Task to carry out
Retype the entries in full, exactly.

------------------------

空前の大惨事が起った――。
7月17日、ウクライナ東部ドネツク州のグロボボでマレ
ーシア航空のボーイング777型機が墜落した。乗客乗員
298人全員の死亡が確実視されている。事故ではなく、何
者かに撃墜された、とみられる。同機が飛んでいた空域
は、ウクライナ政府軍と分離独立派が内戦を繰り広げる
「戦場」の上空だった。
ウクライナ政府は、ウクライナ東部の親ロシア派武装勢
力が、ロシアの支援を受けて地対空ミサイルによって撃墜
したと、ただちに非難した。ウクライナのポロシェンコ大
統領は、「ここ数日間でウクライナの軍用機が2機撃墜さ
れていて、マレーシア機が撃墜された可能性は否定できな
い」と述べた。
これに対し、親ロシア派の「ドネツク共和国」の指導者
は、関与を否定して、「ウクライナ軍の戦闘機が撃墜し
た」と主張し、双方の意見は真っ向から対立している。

------------------------

Response area
空前の大惨事が起った――。
7月17日、ウクライナ東部ドネツク州のグロボボでマレ
ーシア航空のボーイング777型機が墜落した。乗客乗員
298人全員の死亡が確実視されている。事故ではなく、何
者かに撃墜された、とみられる。同機が飛んでいた空域
は、ウクライナ政府軍と分離独立派が内戦を繰り広げる
「戦場」の上空だった。
ウクライナ政府は、ウクライナ東部の親ロシア派武装勢
力が、ロシアの支援を受けて地対空ミサイルによって撃墜
したと、ただちに非難した。ウクライナのポロシェンコ大
統領は、「ここ数日間でウクライナの軍用機が2機撃墜さ
れていて、マレーシア機が撃墜された可能性は否定できな
い」と述べた。
これに対し、親ロシア派の「ドネツク共和国」の指導者
は、関与を否定して、「ウクライナ軍の戦闘機が撃墜し
た」と主張し、双方の意見は真っ向から対立している。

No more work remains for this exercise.